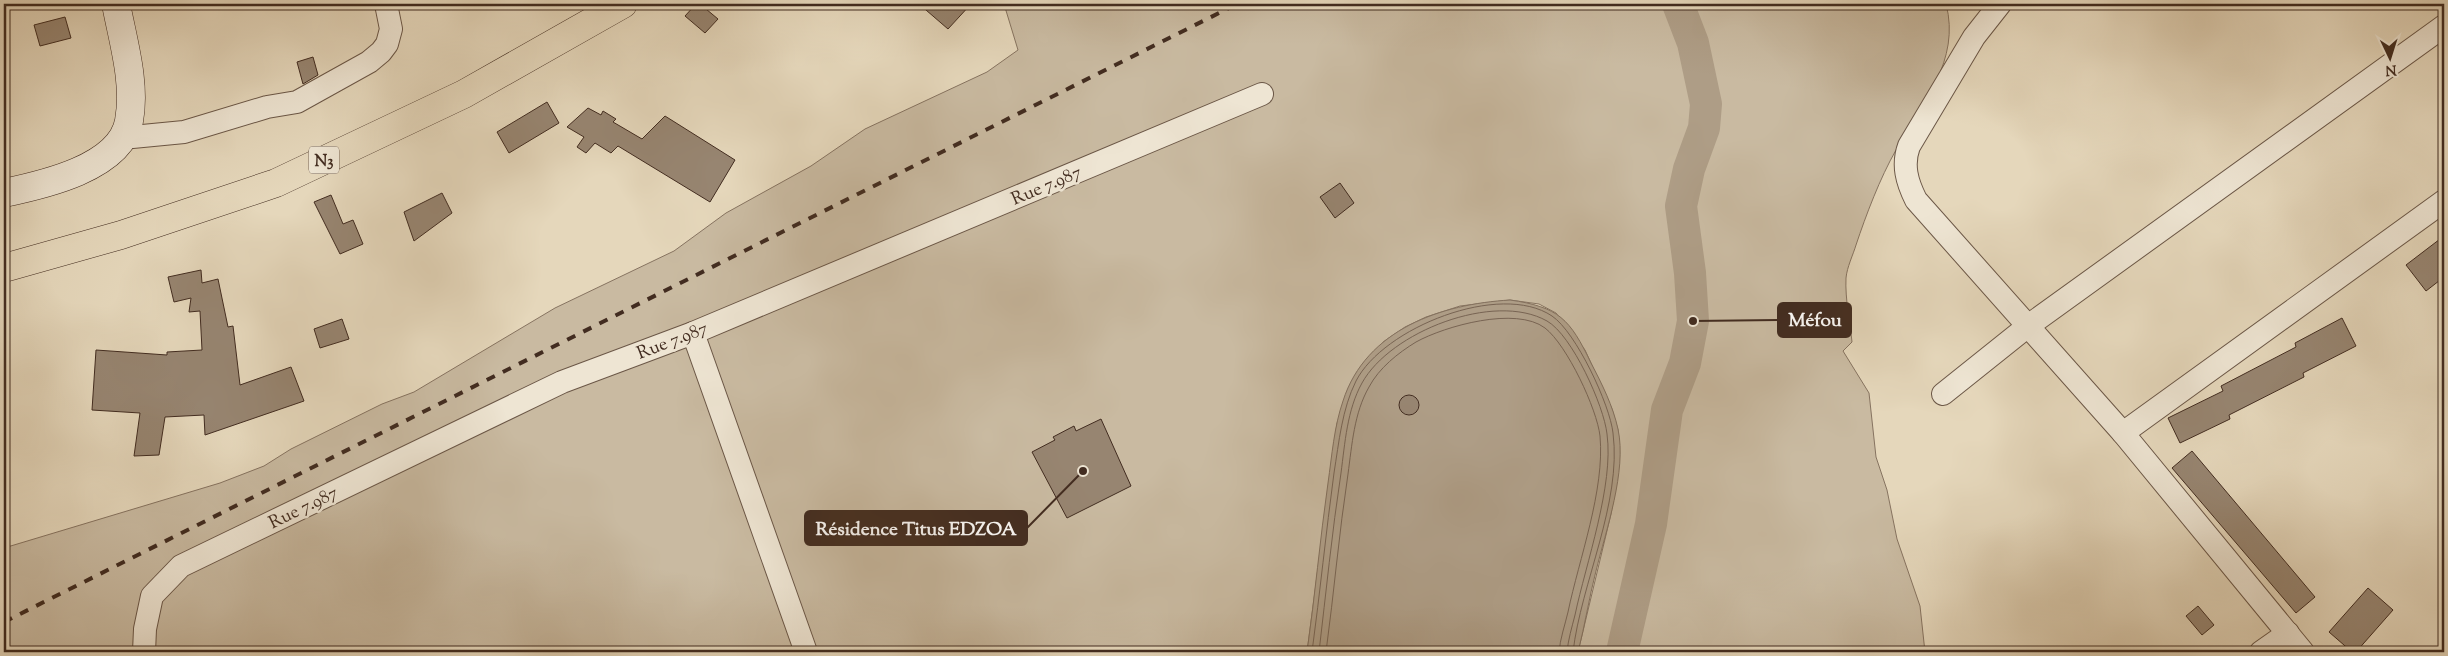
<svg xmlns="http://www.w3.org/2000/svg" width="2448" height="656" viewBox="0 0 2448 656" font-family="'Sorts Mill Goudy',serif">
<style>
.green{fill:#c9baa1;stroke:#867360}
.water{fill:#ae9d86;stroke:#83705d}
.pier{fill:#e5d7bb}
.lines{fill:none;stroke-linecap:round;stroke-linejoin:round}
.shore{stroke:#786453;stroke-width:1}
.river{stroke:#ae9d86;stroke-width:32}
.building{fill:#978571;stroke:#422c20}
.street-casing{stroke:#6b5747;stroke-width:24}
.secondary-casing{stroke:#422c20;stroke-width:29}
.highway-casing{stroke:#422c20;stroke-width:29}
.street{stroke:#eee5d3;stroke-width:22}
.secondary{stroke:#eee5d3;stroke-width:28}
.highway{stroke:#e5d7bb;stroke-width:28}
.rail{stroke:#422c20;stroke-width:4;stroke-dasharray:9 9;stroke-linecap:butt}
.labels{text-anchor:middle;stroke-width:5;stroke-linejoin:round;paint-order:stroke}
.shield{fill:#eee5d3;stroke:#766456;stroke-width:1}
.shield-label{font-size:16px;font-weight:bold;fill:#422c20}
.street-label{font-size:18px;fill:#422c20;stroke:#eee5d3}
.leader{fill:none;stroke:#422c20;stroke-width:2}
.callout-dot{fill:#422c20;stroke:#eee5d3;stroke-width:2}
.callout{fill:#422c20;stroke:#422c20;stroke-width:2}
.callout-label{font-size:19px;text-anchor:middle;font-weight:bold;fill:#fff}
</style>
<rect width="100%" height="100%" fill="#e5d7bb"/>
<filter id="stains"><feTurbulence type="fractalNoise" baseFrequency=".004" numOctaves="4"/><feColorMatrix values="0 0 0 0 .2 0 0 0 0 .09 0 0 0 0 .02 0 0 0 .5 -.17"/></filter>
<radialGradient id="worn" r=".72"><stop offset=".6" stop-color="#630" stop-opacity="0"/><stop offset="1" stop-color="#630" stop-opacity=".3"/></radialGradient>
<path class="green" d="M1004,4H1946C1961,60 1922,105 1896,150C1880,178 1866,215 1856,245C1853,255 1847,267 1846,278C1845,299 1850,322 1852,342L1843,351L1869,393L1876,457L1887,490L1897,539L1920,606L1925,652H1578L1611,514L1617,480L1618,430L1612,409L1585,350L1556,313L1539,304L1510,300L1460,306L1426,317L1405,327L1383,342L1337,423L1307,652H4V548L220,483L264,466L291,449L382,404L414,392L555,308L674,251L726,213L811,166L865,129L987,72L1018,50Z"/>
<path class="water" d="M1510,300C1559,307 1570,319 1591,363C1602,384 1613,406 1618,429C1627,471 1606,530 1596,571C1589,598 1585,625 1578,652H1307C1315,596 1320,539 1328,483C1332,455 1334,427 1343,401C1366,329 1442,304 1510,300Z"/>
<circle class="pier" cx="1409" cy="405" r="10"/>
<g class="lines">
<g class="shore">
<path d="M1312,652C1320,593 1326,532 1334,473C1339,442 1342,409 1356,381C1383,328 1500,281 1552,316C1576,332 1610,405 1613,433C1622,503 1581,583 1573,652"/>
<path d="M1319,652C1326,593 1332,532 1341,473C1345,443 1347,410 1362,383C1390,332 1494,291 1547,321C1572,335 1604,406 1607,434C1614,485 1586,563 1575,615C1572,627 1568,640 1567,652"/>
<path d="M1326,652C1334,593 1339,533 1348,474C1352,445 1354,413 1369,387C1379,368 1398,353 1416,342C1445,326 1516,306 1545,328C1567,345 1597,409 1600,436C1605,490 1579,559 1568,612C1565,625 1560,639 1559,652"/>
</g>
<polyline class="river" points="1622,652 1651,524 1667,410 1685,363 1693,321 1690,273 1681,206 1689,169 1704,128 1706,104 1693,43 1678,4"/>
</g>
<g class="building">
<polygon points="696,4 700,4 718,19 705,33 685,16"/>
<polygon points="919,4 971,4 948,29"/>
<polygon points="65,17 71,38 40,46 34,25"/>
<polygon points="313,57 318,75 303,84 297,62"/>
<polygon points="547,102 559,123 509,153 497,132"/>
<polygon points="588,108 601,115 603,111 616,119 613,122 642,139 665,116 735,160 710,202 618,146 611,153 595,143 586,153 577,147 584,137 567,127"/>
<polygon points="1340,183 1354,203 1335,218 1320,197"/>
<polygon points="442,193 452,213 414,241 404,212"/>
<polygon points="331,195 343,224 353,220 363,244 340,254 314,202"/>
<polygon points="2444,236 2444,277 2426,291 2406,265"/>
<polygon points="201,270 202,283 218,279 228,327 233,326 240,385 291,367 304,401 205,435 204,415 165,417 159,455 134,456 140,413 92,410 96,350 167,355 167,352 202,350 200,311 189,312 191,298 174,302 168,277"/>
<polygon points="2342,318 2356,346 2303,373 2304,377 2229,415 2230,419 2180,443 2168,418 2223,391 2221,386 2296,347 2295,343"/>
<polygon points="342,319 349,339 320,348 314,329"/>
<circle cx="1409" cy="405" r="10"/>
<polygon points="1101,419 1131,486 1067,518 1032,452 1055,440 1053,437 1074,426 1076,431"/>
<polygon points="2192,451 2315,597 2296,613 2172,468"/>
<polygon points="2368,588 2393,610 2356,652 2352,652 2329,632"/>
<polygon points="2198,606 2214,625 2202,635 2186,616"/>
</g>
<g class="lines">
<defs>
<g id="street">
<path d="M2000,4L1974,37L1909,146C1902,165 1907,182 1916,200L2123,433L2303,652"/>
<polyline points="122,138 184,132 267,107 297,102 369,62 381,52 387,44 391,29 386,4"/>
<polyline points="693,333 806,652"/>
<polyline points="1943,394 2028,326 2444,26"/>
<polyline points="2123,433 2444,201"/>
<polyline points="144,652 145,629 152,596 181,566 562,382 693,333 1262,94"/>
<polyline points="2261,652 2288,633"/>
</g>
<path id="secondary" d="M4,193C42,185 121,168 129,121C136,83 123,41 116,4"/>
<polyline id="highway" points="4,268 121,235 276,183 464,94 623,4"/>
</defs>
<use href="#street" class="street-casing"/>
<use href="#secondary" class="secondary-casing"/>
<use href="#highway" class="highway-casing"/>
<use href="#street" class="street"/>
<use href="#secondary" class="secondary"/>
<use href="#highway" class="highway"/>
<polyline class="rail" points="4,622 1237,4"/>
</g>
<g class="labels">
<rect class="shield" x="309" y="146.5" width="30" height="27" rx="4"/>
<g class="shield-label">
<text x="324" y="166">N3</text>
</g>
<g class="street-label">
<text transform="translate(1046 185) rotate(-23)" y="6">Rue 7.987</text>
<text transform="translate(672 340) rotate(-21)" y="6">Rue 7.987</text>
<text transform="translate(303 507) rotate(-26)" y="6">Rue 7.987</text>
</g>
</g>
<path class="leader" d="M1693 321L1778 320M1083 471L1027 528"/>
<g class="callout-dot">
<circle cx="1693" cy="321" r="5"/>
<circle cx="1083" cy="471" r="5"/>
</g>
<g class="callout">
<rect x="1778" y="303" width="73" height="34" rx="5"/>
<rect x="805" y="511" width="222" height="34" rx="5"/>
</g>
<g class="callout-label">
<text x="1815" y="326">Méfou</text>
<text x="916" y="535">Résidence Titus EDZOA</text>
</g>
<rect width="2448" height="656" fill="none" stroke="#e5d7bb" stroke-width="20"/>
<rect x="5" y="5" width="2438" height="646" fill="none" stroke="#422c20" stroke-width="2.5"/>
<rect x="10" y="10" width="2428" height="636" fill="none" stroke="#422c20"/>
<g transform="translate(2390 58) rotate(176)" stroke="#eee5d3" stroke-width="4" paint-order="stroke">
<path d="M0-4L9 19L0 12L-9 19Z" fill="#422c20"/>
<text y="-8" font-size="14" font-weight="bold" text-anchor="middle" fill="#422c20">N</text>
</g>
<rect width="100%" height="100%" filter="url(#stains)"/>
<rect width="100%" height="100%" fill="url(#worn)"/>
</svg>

**Work instructions**
Each line that mentions the string "linejoin" must be copied from the listing.

**Response to the exercise**
.lines{fill:none;stroke-linecap:round;stroke-linejoin:round}
.labels{text-anchor:middle;stroke-width:5;stroke-linejoin:round;paint-order:stroke}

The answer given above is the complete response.